IV- sur la résistance abusive
Le tribunal a rejeté la demande de Mme [U]-[A] à ce titre au motif qu'elle ne rapportait pas la preuve de l'abus invoqué.
En appel elle soutient n'avoir reçu aucune proposition de l'assureur avant 2017.
Cependant, la sanction de l'absence de proposition est fixée par la loi dans le doublement du taux de l'intérêt et ainsi que l'ont retenu les premiers juges, le simple fait de contester les demandes présentées par Mme [U]-[A] ne suffit pas à démontrer la volonté de lui nuire de l'assureur.
Le jugement sera donc confirmé sur ce point.
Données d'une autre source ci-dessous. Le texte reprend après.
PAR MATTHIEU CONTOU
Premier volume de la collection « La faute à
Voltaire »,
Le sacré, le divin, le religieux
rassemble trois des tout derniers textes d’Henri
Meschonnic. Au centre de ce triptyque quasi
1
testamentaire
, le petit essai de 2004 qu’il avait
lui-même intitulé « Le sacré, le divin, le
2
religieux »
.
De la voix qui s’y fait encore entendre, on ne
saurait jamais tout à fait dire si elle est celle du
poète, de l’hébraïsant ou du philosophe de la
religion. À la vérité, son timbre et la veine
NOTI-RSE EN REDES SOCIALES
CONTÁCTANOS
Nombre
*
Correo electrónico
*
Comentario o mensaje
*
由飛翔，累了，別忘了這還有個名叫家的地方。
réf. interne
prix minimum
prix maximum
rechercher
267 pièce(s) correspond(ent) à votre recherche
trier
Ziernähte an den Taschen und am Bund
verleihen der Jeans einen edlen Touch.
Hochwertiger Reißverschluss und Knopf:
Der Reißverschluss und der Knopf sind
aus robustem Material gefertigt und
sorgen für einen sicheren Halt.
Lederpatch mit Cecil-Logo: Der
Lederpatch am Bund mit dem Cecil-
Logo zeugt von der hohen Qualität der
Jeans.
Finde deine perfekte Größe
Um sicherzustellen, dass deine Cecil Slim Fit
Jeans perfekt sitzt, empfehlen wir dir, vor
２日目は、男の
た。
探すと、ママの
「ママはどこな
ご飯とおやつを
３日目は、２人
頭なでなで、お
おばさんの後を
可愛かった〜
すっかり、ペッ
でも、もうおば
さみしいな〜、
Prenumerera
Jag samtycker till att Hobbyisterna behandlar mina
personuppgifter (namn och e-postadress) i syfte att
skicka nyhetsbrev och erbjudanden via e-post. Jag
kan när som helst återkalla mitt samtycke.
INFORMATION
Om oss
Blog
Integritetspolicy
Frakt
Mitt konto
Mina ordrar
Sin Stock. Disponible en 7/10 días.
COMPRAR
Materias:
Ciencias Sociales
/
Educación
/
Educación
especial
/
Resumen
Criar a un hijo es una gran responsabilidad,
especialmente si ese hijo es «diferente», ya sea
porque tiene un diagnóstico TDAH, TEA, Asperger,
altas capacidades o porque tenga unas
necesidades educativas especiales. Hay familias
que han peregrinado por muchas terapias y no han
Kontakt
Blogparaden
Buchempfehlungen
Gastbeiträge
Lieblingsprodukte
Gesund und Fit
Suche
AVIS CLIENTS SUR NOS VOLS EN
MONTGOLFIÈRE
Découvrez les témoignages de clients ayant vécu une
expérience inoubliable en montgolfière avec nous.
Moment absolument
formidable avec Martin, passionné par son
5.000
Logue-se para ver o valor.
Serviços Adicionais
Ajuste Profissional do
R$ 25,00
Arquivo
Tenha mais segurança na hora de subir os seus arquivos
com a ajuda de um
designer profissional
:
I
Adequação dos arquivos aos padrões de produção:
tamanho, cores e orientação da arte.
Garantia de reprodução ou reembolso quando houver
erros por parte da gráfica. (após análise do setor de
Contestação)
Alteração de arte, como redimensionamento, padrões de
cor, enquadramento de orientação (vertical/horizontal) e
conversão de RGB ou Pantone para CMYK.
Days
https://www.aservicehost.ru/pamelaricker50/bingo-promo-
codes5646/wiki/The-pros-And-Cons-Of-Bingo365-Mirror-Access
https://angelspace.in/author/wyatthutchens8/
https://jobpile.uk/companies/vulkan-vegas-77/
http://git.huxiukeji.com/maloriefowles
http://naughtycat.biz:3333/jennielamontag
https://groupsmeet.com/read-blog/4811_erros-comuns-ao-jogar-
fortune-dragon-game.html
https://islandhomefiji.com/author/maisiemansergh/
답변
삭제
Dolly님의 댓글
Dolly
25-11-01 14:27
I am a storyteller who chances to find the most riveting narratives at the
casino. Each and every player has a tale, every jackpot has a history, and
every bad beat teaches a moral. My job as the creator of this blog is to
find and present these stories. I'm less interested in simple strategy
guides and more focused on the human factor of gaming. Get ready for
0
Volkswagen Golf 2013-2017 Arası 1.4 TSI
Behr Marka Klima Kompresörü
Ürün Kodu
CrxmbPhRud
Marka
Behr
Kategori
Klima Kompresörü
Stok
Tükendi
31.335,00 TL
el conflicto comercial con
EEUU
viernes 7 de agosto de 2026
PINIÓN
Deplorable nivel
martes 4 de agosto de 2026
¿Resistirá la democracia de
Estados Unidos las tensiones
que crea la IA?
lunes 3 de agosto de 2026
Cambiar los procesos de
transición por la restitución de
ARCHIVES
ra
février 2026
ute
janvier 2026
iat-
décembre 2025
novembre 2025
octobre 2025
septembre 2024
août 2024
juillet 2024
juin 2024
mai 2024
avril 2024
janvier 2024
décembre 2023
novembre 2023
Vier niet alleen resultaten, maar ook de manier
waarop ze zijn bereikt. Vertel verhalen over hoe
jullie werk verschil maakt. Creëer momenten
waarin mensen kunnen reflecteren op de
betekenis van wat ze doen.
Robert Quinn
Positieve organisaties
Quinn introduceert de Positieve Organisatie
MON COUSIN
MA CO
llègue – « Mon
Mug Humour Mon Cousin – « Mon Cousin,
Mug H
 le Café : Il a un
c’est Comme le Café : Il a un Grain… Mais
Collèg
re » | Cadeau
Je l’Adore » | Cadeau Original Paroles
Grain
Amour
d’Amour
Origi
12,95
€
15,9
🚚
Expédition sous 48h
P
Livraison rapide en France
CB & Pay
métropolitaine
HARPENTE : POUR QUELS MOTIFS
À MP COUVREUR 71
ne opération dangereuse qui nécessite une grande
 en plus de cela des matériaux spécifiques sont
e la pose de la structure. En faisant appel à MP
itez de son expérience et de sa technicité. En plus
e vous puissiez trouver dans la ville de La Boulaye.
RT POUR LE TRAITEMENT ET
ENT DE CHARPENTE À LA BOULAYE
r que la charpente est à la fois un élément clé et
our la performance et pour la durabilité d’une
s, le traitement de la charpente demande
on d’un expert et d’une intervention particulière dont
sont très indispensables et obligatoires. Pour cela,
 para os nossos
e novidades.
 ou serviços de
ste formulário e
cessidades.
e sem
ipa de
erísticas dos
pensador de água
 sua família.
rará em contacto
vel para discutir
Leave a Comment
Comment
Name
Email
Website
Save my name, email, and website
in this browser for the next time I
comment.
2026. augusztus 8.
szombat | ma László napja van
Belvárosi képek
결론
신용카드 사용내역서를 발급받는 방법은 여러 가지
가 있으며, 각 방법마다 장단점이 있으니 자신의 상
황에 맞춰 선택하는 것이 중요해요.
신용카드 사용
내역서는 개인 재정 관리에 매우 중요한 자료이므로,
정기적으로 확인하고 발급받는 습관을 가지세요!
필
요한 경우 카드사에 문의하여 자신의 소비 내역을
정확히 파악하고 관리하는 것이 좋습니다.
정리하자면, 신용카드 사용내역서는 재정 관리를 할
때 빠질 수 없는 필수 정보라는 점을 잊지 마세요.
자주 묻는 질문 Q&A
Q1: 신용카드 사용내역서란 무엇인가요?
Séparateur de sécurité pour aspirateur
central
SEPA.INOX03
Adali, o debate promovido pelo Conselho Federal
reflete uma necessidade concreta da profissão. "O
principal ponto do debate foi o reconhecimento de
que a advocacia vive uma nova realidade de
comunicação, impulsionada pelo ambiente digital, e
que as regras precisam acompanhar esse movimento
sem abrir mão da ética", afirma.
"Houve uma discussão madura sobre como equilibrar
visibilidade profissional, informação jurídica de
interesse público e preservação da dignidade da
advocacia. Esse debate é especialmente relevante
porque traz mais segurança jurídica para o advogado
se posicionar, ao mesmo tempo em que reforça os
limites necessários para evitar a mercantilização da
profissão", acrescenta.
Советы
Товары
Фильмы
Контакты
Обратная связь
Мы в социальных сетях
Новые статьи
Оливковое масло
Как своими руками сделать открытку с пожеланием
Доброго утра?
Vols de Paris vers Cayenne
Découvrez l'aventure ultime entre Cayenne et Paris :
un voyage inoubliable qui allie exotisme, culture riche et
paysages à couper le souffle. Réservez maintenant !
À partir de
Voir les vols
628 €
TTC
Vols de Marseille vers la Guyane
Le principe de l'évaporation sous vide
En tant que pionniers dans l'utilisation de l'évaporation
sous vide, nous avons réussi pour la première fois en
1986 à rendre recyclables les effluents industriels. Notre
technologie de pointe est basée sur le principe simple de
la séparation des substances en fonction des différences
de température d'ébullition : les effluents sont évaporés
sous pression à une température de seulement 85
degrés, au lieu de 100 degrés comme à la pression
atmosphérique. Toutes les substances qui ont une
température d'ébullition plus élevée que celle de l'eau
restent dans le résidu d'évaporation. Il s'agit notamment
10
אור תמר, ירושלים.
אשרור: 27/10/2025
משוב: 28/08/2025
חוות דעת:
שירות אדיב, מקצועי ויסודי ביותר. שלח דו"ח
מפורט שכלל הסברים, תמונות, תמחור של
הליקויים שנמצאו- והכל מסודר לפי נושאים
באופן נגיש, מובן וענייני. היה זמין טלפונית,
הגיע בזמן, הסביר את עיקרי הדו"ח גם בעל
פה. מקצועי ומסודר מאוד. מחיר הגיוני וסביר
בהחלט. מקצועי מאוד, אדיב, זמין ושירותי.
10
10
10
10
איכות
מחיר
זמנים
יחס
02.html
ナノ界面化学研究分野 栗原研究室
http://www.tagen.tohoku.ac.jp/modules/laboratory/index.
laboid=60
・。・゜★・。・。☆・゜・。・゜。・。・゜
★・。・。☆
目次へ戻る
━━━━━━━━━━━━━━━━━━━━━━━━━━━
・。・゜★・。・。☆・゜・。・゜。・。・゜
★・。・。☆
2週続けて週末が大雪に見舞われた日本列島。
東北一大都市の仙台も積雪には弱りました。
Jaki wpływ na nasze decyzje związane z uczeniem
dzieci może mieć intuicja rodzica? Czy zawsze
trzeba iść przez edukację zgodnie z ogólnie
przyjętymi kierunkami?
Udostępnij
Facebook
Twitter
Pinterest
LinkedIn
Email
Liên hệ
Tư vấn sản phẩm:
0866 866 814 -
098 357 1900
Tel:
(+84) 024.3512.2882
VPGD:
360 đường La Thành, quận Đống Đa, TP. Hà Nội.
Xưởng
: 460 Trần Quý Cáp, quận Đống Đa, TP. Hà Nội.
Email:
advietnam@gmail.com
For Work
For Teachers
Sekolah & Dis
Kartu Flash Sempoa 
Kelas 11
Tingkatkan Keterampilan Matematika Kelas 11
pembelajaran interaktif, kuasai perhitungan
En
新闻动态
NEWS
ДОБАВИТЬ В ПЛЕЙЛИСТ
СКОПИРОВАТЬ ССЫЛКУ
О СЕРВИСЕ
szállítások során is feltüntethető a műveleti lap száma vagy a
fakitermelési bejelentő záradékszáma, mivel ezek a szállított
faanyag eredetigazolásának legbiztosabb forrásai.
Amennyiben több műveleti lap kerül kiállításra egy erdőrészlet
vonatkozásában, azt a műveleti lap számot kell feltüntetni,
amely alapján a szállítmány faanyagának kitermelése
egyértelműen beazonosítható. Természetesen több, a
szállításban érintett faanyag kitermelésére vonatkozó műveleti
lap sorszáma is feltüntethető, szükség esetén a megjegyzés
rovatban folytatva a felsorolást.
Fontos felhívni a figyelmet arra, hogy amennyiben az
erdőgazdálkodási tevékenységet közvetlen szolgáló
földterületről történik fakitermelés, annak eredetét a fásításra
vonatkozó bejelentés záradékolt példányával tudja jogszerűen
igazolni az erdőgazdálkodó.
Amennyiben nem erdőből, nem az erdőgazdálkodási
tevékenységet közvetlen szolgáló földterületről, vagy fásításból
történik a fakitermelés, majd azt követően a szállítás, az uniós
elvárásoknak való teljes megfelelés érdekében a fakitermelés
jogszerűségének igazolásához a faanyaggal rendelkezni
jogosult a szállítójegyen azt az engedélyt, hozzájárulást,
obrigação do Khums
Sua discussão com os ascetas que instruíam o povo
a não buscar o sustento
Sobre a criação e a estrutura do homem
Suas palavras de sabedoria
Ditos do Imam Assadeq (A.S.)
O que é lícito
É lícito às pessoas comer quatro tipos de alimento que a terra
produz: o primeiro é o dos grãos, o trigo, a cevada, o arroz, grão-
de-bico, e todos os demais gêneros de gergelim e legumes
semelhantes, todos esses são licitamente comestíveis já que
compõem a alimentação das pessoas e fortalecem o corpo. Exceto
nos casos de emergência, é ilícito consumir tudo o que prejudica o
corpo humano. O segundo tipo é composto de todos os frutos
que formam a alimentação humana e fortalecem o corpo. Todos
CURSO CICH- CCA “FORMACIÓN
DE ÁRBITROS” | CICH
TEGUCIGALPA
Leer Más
Le présent arrêt valant titre de rembouresment des sommes payées en exécution du jugement, il n'y pas pas lieu de faire droit à la demande de condamnation présentée par l'assureur pour l'éventuel trop-perçu.
PAR CES MOTIFS
La cour, statuant publiquement, par arrêt réputé contradictoire, après en avoir délibéré conformément à la loi :
Confirme le jugement en ce qu'il a :
- rejeté la demande au titre des frais de déplacement, du préjudice d'agrément et de la résistance abusive,
- condamné in solidum les sociétés La Poste et XL Insurance Company SE à verser à Mme [H] [O] épouse [U]-[A] les sommes de 2 356,25 euros au titre du DFT, 10 000 euros au titre du DFP, 2 500 euros au titre du préjudice sexuel,
- condamné in solidum les sociétés La Poste et XL Insurance Company SE à payer à Mme [U] [A] la somme de 1 500 euros sur le fondement de l'article 700 du code de procédure civile et aux dépens,
Infirme le jugement pour le surplus et statuant de nouveau de ces chefs,
Déclare recevables les demandes de Mme [U]-[A], y compris au titre des souffrances endurées,
Condamne in solidum les sociétés La Poste et XL Insurance Company SE à payer à Mme [U] [A] :
- la somme de 32 591,18 euros au titre de la perte de gains professionnels futurs,
- celle de 7 500 euros au titre des souffrances endurées,
Fixe la créance de la caisse primaire d'assurance maladie au titre de la perte de gains professionnels futurs à la somme de 16 765,53 euros,
Fixe l'incidence professionnelle de Mme [U]-[A] à 10 000 euros, soit lui revenant après partage de responsabilité et imputation de la créance de la caisse primaire d'assurance maladie : 0 euros,
Fixe la créance de la caisse primaire d'assurance maladie au titre de l'incidence professionnelle à la somme de 5 000 euros,
Dit que les intérêts au taux légal sur les indemnités offertes par l'assureur seront doublés du 19 septembre 2013, jusqu'au 2 septembre 2014,
Rappelle que les sommes déjà payées à titre de provision ou d'exécution du jugement devront être déduites des montants ci-dessus,
Dit n'y avoir lieu à application de l'article 700 du code de procédure civile en cause d'appel,
Condamne in solidum les sociétés XL Insurance Company et La Poste aux dépens.
Prononcé par mise à disposition de l'arrêt au greffe de la cour, les parties en ayant été préalablement avisées dans les conditions prévues au deuxième alinéa de l'article 450 du code de procédure civile.
Arrêt signé par Mme Emmanuèle Cardona, présidente de la deuxième chambre civile et par Mme Caroline Bertolo, greffière, à laquelle la minute de la décision a été remise par le magistrat signataire.